■ TASK INSTRUCTIONS ■
Rewrite the rows below, replacing every "information culture" with "information climate" and keeping everything else the same. Leave the pictures out of your answer.

■ AVAILABLE RECORDS ■
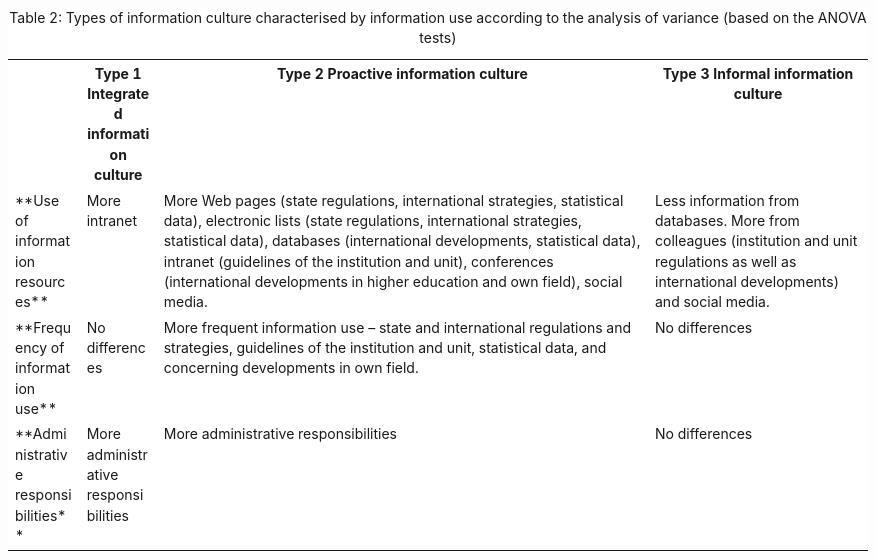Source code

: <table class="center"><caption>  
Table 2: Types of information culture characterised by information use according to the analysis of variance (based on the ANOVA tests)  
</caption>

<tbody>

<tr>

<th></th>

<th>Type 1  
Integrated information culture</th>

<th>Type 2  
Proactive information culture</th>

<th>Type 3  
Informal information culture</th>

</tr>

<tr>

<td>**Use of information resources**</td>

<td>More intranet</td>

<td>More Web pages (state regulations, international strategies, statistical data), electronic lists (state regulations, international strategies, statistical data), databases (international developments, statistical data), intranet (guidelines of the institution and unit), conferences (international developments in higher education and own field), social media.</td>

<td>Less information from databases. More from colleagues (institution and unit regulations as well as international developments) and social media.</td>

</tr>

<tr>

<td>**Frequency of information use**</td>

<td>No differences</td>

<td>More frequent information use – state and international regulations and strategies, guidelines of the institution and unit, statistical data, and concerning developments in own field.</td>

<td>No differences</td>

</tr>

<tr>

<td>**Administrative responsibilities**</td>

<td>More administrative responsibilities</td>

<td>More administrative responsibilities</td>

<td>No differences</td>

</tr>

■ EXERCISE SOLUTION ■
Source code

: <table class="center"><caption>  
Table 2: Types of information climate characterised by information use according to the analysis of variance (based on the ANOVA tests)  
</caption>

<tbody>

<tr>

<th></th>

<th>Type 1  
Integrated information climate</th>

<th>Type 2  
Proactive information climate</th>

<th>Type 3  
Informal information climate</th>

</tr>

<tr>

<td>**Use of information resources**</td>

<td>More intranet</td>

<td>More Web pages (state regulations, international strategies, statistical data), electronic lists (state regulations, international strategies, statistical data), databases (international developments, statistical data), intranet (guidelines of the institution and unit), conferences (international developments in higher education and own field), social media.</td>

<td>Less information from databases. More from colleagues (institution and unit regulations as well as international developments) and social media.</td>

</tr>

<tr>

<td>**Frequency of information use**</td>

<td>No differences</td>

<td>More frequent information use – state and international regulations and strategies, guidelines of the institution and unit, statistical data, and concerning developments in own field.</td>

<td>No differences</td>

</tr>

<tr>

<td>**Administrative responsibilities**</td>

<td>More administrative responsibilities</td>

<td>More administrative responsibilities</td>

<td>No differences</td>

</tr>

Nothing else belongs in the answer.